> _What this task involves_
Return every line of the material below without changes, but leave the pictures out of your answer.

> _Stored data_

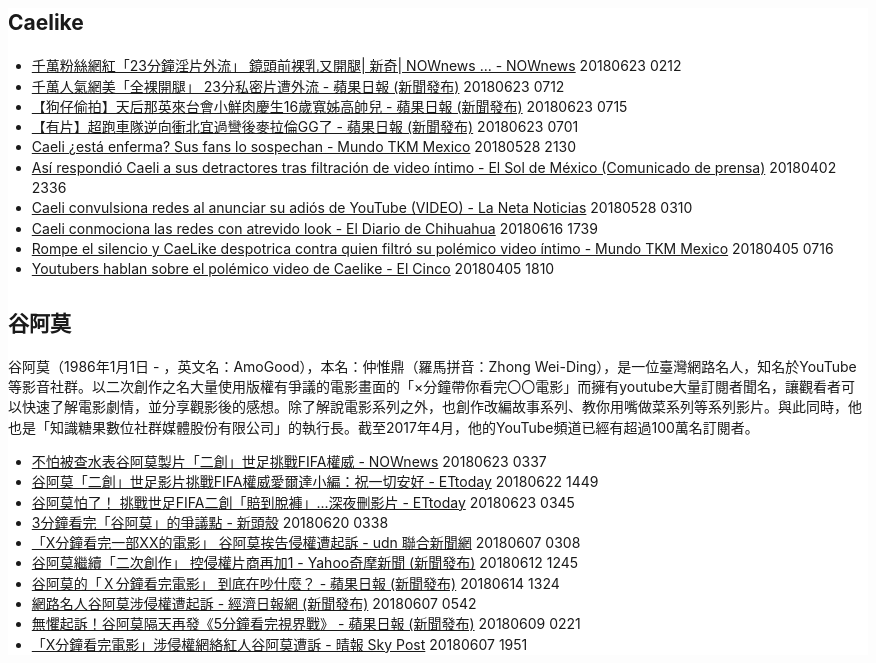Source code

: ## Caelike


- [千萬粉絲網紅「23分鐘淫片外流」 鏡頭前裸乳又開腿| 新奇| NOWnews ... - NOWnews](https://www.nownews.com/news/20180623/2776555 "千萬粉絲網紅「23分鐘淫片外流」 鏡頭前裸乳又開腿| 新奇| NOWnews ... - NOWnews") 20180623 0212
- [千萬人氣網美「全裸開腿」 23分私密片遭外流 - 蘋果日報 (新聞發布)](https://tw.appledaily.com/new/realtime/20180623/1378493/ "千萬人氣網美「全裸開腿」 23分私密片遭外流 - 蘋果日報 (新聞發布)") 20180623 0712
- [【狗仔偷拍】天后那英來台會小鮮肉慶生16歲寬姊高帥兒 - 蘋果日報 (新聞發布)](https://tw.appledaily.com/new/realtime/20180623/1378473/ "【狗仔偷拍】天后那英來台會小鮮肉慶生16歲寬姊高帥兒 - 蘋果日報 (新聞發布)") 20180623 0715
- [【有片】超跑車隊逆向衝北宜過彎後麥拉倫GG了 - 蘋果日報 (新聞發布)](https://tw.appledaily.com/new/realtime/20180623/1378506/ "【有片】超跑車隊逆向衝北宜過彎後麥拉倫GG了 - 蘋果日報 (新聞發布)") 20180623 0701
- [Caeli ¿está enferma? Sus fans lo sospechan - Mundo TKM Mexico](https://www.mundotkm.com/mx/entretenimiento/263707/caeli-esta-enferma-sus-fans-lo-sospechan "Caeli ¿está enferma? Sus fans lo sospechan - Mundo TKM Mexico") 20180528 2130
- [Así respondió Caeli a sus detractores tras filtración de video íntimo - El Sol de México (Comunicado de prensa)](https://www.elsoldemexico.com.mx/gossip/omg/asi-respondio-caeli-a-sus-detractores-tras-filtracion-de-video-intimo-1583746.html "Así respondió Caeli a sus detractores tras filtración de video íntimo - El Sol de México (Comunicado de prensa)") 20180402 2336
- [Caeli convulsiona redes al anunciar su adiós de YouTube (VIDEO) - La Neta Noticias](https://www.lanetanoticias.com/chismito/261621/caeli-convulsiona-redes-al-anunciar-su-adios-de-youtube-video "Caeli convulsiona redes al anunciar su adiós de YouTube (VIDEO) - La Neta Noticias") 20180528 0310
- [Caeli conmociona las redes con atrevido look - El Diario de Chihuahua](http://eldiariodechihuahua.mx/Espectaculos/2018/06/16/caeli-conmociona-las-redes-con-atrevido-look/ "Caeli conmociona las redes con atrevido look - El Diario de Chihuahua") 20180616 1739
- [Rompe el silencio y CaeLike despotrica contra quien filtró su polémico video íntimo - Mundo TKM Mexico](https://www.mundotkm.com/mx/entretenimiento/253614/rompe-el-silencio-y-caelike-habla-sobre-su-polemico-video-intimo "Rompe el silencio y CaeLike despotrica contra quien filtró su polémico video íntimo - Mundo TKM Mexico") 20180405 0716
- [Youtubers hablan sobre el polémico video de Caelike - El Cinco](https://www.elcinco.mx/espectaculos/youtubers-hablan-sobre-el-polemico-video-caelike "Youtubers hablan sobre el polémico video de Caelike - El Cinco") 20180405 1810

## 谷阿莫

谷阿莫（1986年1月1日 - ，英文名：AmoGood），本名：仲惟鼎（羅馬拼音：Zhong Wei-Ding），是一位臺灣網路名人，知名於YouTube等影音社群。以二次創作之名大量使用版權有爭議的電影畫面的「×分鐘帶你看完〇〇電影」而擁有youtube大量訂閱者聞名，讓觀看者可以快速了解電影劇情，並分享觀影後的感想。除了解說電影系列之外，也創作改編故事系列、教你用嘴做菜系列等系列影片。與此同時，他也是「知識糖果數位社群媒體股份有限公司」的執行長。截至2017年4月，他的YouTube頻道已經有超過100萬名訂閱者。
- [不怕被查水表谷阿莫製片「二創」世足挑戰FIFA權威 - NOWnews](https://www.nownews.com/news/20180623/2776592 "不怕被查水表谷阿莫製片「二創」世足挑戰FIFA權威 - NOWnews") 20180623 0337
- [谷阿莫「二創」世足影片挑戰FIFA權威愛爾達小編：祝一切安好 - ETtoday](https://sports.ettoday.net/news/1196992 "谷阿莫「二創」世足影片挑戰FIFA權威愛爾達小編：祝一切安好 - ETtoday") 20180622 1449
- [谷阿莫怕了！ 挑戰世足FIFA二創「賠到脫褲」...深夜刪影片 - ETtoday](https://www.ettoday.net/news/20180623/1197327.htm "谷阿莫怕了！ 挑戰世足FIFA二創「賠到脫褲」...深夜刪影片 - ETtoday") 20180623 0345
- [3分鐘看完「谷阿莫」的爭議點 - 新頭殼](http://newtalk.tw/citizen/view/55360 "3分鐘看完「谷阿莫」的爭議點 - 新頭殼") 20180620 0338
- [「X分鐘看完一部XX的電影」 谷阿莫挨告侵權遭起訴 - udn 聯合新聞網](https://udn.com/news/story/7321/3184970 "「X分鐘看完一部XX的電影」 谷阿莫挨告侵權遭起訴 - udn 聯合新聞網") 20180607 0308
- [谷阿莫繼續「二次創作」 控侵權片商再加1 - Yahoo奇摩新聞 (新聞發布)](https://tw.news.yahoo.com/%E8%B0%B7%E9%98%BF%E8%8E%AB%E7%B9%BC%E7%BA%8C-%E4%BA%8C%E6%AC%A1%E5%89%B5%E4%BD%9C-%E6%8E%A7%E4%BE%B5%E6%AC%8A%E7%89%87%E5%95%86%E5%86%8D%E5%8A%A01-122837789.html "谷阿莫繼續「二次創作」 控侵權片商再加1 - Yahoo奇摩新聞 (新聞發布)") 20180612 1245
- [​谷阿莫的「Ｘ分鐘看完電影」 到底在吵什麼？ - 蘋果日報 (新聞發布)](https://tw.appledaily.com/new/realtime/20180614/1373521/ "​谷阿莫的「Ｘ分鐘看完電影」 到底在吵什麼？ - 蘋果日報 (新聞發布)") 20180614 1324
- [網路名人谷阿莫涉侵權遭起訴 - 經濟日報網 (新聞發布)](https://money.udn.com/money/story/5641/3185434 "網路名人谷阿莫涉侵權遭起訴 - 經濟日報網 (新聞發布)") 20180607 0542
- [無懼起訴！谷阿莫隔天再發《5分鐘看完視界戰》 - 蘋果日報 (新聞發布)](https://tw.news.appledaily.com/life/realtime/20180609/1370125/ "無懼起訴！谷阿莫隔天再發《5分鐘看完視界戰》 - 蘋果日報 (新聞發布)") 20180609 0221
- [「X分鐘看完電影」涉侵權網絡紅人谷阿莫遭訴 - 晴報 Sky Post](https://skypost.ulifestyle.com.hk/article/2090074/%E3%80%8CX%E5%88%86%E9%90%98%E7%9C%8B%E5%AE%8C%E9%9B%BB%E5%BD%B1%E3%80%8D%E6%B6%89%E4%BE%B5%E6%AC%8A%20%E7%B6%B2%E7%B5%A1%E7%B4%85%E4%BA%BA%E8%B0%B7%E9%98%BF%E8%8E%AB%E9%81%AD%E8%A8%B4 "「X分鐘看完電影」涉侵權網絡紅人谷阿莫遭訴 - 晴報 Sky Post") 20180607 1951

> _Response below_
Source code

: ## Caelike


- [千萬粉絲網紅「23分鐘淫片外流」 鏡頭前裸乳又開腿| 新奇| NOWnews ... - NOWnews](https://www.nownews.com/news/20180623/2776555 "千萬粉絲網紅「23分鐘淫片外流」 鏡頭前裸乳又開腿| 新奇| NOWnews ... - NOWnews") 20180623 0212
- [千萬人氣網美「全裸開腿」 23分私密片遭外流 - 蘋果日報 (新聞發布)](https://tw.appledaily.com/new/realtime/20180623/1378493/ "千萬人氣網美「全裸開腿」 23分私密片遭外流 - 蘋果日報 (新聞發布)") 20180623 0712
- [【狗仔偷拍】天后那英來台會小鮮肉慶生16歲寬姊高帥兒 - 蘋果日報 (新聞發布)](https://tw.appledaily.com/new/realtime/20180623/1378473/ "【狗仔偷拍】天后那英來台會小鮮肉慶生16歲寬姊高帥兒 - 蘋果日報 (新聞發布)") 20180623 0715
- [【有片】超跑車隊逆向衝北宜過彎後麥拉倫GG了 - 蘋果日報 (新聞發布)](https://tw.appledaily.com/new/realtime/20180623/1378506/ "【有片】超跑車隊逆向衝北宜過彎後麥拉倫GG了 - 蘋果日報 (新聞發布)") 20180623 0701
- [Caeli ¿está enferma? Sus fans lo sospechan - Mundo TKM Mexico](https://www.mundotkm.com/mx/entretenimiento/263707/caeli-esta-enferma-sus-fans-lo-sospechan "Caeli ¿está enferma? Sus fans lo sospechan - Mundo TKM Mexico") 20180528 2130
- [Así respondió Caeli a sus detractores tras filtración de video íntimo - El Sol de México (Comunicado de prensa)](https://www.elsoldemexico.com.mx/gossip/omg/asi-respondio-caeli-a-sus-detractores-tras-filtracion-de-video-intimo-1583746.html "Así respondió Caeli a sus detractores tras filtración de video íntimo - El Sol de México (Comunicado de prensa)") 20180402 2336
- [Caeli convulsiona redes al anunciar su adiós de YouTube (VIDEO) - La Neta Noticias](https://www.lanetanoticias.com/chismito/261621/caeli-convulsiona-redes-al-anunciar-su-adios-de-youtube-video "Caeli convulsiona redes al anunciar su adiós de YouTube (VIDEO) - La Neta Noticias") 20180528 0310
- [Caeli conmociona las redes con atrevido look - El Diario de Chihuahua](http://eldiariodechihuahua.mx/Espectaculos/2018/06/16/caeli-conmociona-las-redes-con-atrevido-look/ "Caeli conmociona las redes con atrevido look - El Diario de Chihuahua") 20180616 1739
- [Rompe el silencio y CaeLike despotrica contra quien filtró su polémico video íntimo - Mundo TKM Mexico](https://www.mundotkm.com/mx/entretenimiento/253614/rompe-el-silencio-y-caelike-habla-sobre-su-polemico-video-intimo "Rompe el silencio y CaeLike despotrica contra quien filtró su polémico video íntimo - Mundo TKM Mexico") 20180405 0716
- [Youtubers hablan sobre el polémico video de Caelike - El Cinco](https://www.elcinco.mx/espectaculos/youtubers-hablan-sobre-el-polemico-video-caelike "Youtubers hablan sobre el polémico video de Caelike - El Cinco") 20180405 1810

## 谷阿莫

谷阿莫（1986年1月1日 - ，英文名：AmoGood），本名：仲惟鼎（羅馬拼音：Zhong Wei-Ding），是一位臺灣網路名人，知名於YouTube等影音社群。以二次創作之名大量使用版權有爭議的電影畫面的「×分鐘帶你看完〇〇電影」而擁有youtube大量訂閱者聞名，讓觀看者可以快速了解電影劇情，並分享觀影後的感想。除了解說電影系列之外，也創作改編故事系列、教你用嘴做菜系列等系列影片。與此同時，他也是「知識糖果數位社群媒體股份有限公司」的執行長。截至2017年4月，他的YouTube頻道已經有超過100萬名訂閱者。
- [不怕被查水表谷阿莫製片「二創」世足挑戰FIFA權威 - NOWnews](https://www.nownews.com/news/20180623/2776592 "不怕被查水表谷阿莫製片「二創」世足挑戰FIFA權威 - NOWnews") 20180623 0337
- [谷阿莫「二創」世足影片挑戰FIFA權威愛爾達小編：祝一切安好 - ETtoday](https://sports.ettoday.net/news/1196992 "谷阿莫「二創」世足影片挑戰FIFA權威愛爾達小編：祝一切安好 - ETtoday") 20180622 1449
- [谷阿莫怕了！ 挑戰世足FIFA二創「賠到脫褲」...深夜刪影片 - ETtoday](https://www.ettoday.net/news/20180623/1197327.htm "谷阿莫怕了！ 挑戰世足FIFA二創「賠到脫褲」...深夜刪影片 - ETtoday") 20180623 0345
- [3分鐘看完「谷阿莫」的爭議點 - 新頭殼](http://newtalk.tw/citizen/view/55360 "3分鐘看完「谷阿莫」的爭議點 - 新頭殼") 20180620 0338
- [「X分鐘看完一部XX的電影」 谷阿莫挨告侵權遭起訴 - udn 聯合新聞網](https://udn.com/news/story/7321/3184970 "「X分鐘看完一部XX的電影」 谷阿莫挨告侵權遭起訴 - udn 聯合新聞網") 20180607 0308
- [谷阿莫繼續「二次創作」 控侵權片商再加1 - Yahoo奇摩新聞 (新聞發布)](https://tw.news.yahoo.com/%E8%B0%B7%E9%98%BF%E8%8E%AB%E7%B9%BC%E7%BA%8C-%E4%BA%8C%E6%AC%A1%E5%89%B5%E4%BD%9C-%E6%8E%A7%E4%BE%B5%E6%AC%8A%E7%89%87%E5%95%86%E5%86%8D%E5%8A%A01-122837789.html "谷阿莫繼續「二次創作」 控侵權片商再加1 - Yahoo奇摩新聞 (新聞發布)") 20180612 1245
- [​谷阿莫的「Ｘ分鐘看完電影」 到底在吵什麼？ - 蘋果日報 (新聞發布)](https://tw.appledaily.com/new/realtime/20180614/1373521/ "​谷阿莫的「Ｘ分鐘看完電影」 到底在吵什麼？ - 蘋果日報 (新聞發布)") 20180614 1324
- [網路名人谷阿莫涉侵權遭起訴 - 經濟日報網 (新聞發布)](https://money.udn.com/money/story/5641/3185434 "網路名人谷阿莫涉侵權遭起訴 - 經濟日報網 (新聞發布)") 20180607 0542
- [無懼起訴！谷阿莫隔天再發《5分鐘看完視界戰》 - 蘋果日報 (新聞發布)](https://tw.news.appledaily.com/life/realtime/20180609/1370125/ "無懼起訴！谷阿莫隔天再發《5分鐘看完視界戰》 - 蘋果日報 (新聞發布)") 20180609 0221
- [「X分鐘看完電影」涉侵權網絡紅人谷阿莫遭訴 - 晴報 Sky Post](https://skypost.ulifestyle.com.hk/article/2090074/%E3%80%8CX%E5%88%86%E9%90%98%E7%9C%8B%E5%AE%8C%E9%9B%BB%E5%BD%B1%E3%80%8D%E6%B6%89%E4%BE%B5%E6%AC%8A%20%E7%B6%B2%E7%B5%A1%E7%B4%85%E4%BA%BA%E8%B0%B7%E9%98%BF%E8%8E%AB%E9%81%AD%E8%A8%B4 "「X分鐘看完電影」涉侵權網絡紅人谷阿莫遭訴 - 晴報 Sky Post") 20180607 1951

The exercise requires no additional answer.